By December 2025, CISA, the NSA and the Canadian Centre for Cyber Security released additional indicators of compromise including Rust-based BRICKSTORM samples - showing active development of the malware well after the breach was disclosed.

What changes

The F5 breach sits at an uncomfortable intersection. It is not a vulnerability that can be patched. It is not a misconfiguration that can be corrected. It is a permanent transfer of knowledge - source code, vulnerability data and architectural documentation now in the hands of an adversary that has demonstrated the patience to sit inside a network for over a year before acting.

For organisations running BIG-IP, the immediate response is clear: inventory, isolate management interfaces, patch aggressively and hunt for BRICKSTORM indicators. Mandiant released a scanner tool specifically for detecting the backdoor on appliances.

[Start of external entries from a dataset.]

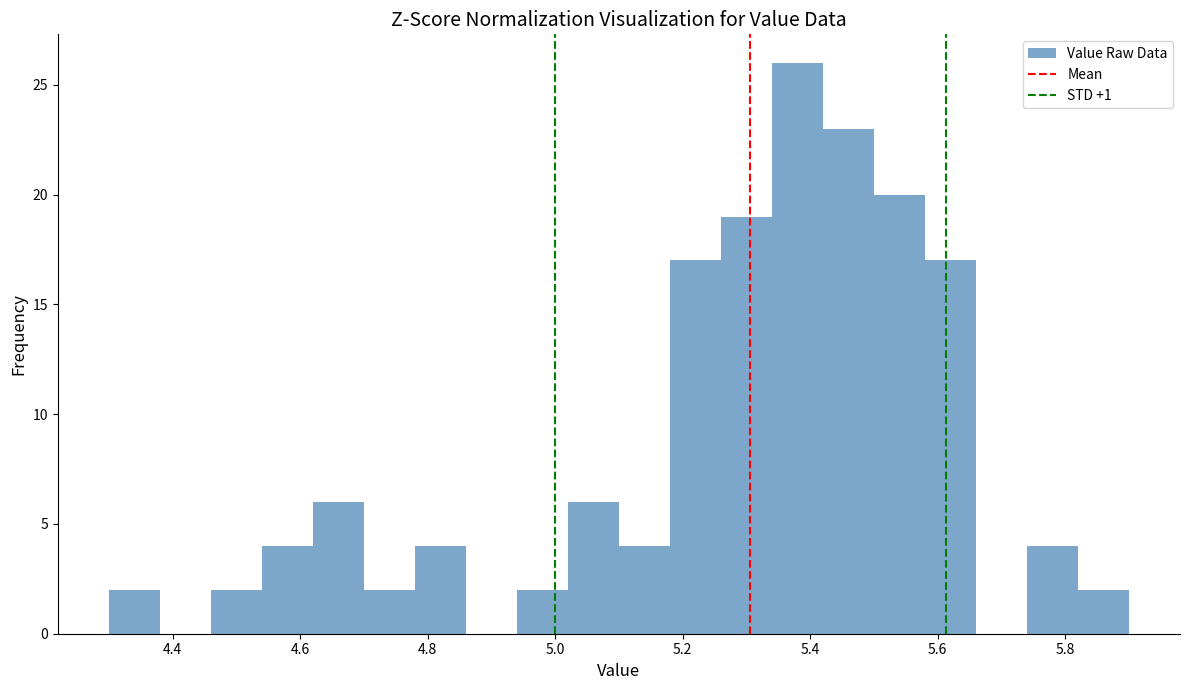

Reading left to right, list every bar in this chart as the range it spans on the x-axis followed by its height. The values are not printed on the chart, so give them approximately, as read against the axis.

4.30 to 4.38: 2
4.38 to 4.46: 0
4.46 to 4.54: 2
4.54 to 4.62: 4
4.62 to 4.70: 6
4.70 to 4.78: 2
4.78 to 4.86: 4
4.86 to 4.94: 0
4.94 to 5.02: 2
5.02 to 5.10: 6
5.10 to 5.18: 4
5.18 to 5.26: 17
5.26 to 5.34: 19
5.34 to 5.42: 26
5.42 to 5.50: 23
5.50 to 5.58: 20
5.58 to 5.66: 17
5.66 to 5.74: 0
5.74 to 5.82: 4
5.82 to 5.90: 2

The NCSC advisory laid out the same priorities - identify all F5 products, restrict exposure, engage F5's SIRT if compromise is suspected.

But the structural question is harder. Edge devices are the load-bearing walls of network security. They are trusted implicitly, monitored poorly and designed to be invisible when working correctly. When the vendor that builds those devices is compromised to this depth - source code, vulnerability data, internal documentation - the trust model that the entire architecture relies on is no longer intact.

The question after this breach is not whether UNC5221 will use what they stole. It is whether the defenders will change the architecture before they do.